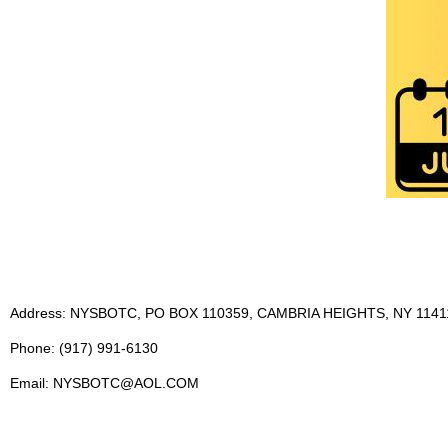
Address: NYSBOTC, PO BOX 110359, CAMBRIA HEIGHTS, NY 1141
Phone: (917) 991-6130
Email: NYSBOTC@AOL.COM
════════════════════
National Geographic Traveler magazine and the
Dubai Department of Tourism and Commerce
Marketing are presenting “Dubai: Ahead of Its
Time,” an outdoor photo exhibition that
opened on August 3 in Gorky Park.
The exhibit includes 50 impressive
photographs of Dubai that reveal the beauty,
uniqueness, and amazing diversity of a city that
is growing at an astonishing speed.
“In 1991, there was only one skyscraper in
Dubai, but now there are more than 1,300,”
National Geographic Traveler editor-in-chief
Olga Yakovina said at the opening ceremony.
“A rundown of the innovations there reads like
════════════════════
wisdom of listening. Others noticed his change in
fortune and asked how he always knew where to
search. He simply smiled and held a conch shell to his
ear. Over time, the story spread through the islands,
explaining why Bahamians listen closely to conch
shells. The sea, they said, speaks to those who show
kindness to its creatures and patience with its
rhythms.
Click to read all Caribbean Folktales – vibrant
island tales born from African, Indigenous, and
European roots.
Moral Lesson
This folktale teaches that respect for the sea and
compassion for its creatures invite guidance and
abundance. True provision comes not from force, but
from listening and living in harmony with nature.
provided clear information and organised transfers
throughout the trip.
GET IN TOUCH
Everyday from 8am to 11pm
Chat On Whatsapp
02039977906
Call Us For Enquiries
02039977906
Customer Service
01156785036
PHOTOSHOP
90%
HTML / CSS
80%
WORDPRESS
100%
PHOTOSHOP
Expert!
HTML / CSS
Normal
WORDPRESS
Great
════════════════════
TASK PROMPT:
Would you copy each line of the records that contains "from"?

TASK ANSWER:
island tales born from African, Indigenous, and
abundance. True provision comes not from force, but
from listening and living in harmony with nature.
Everyday from 8am to 11pm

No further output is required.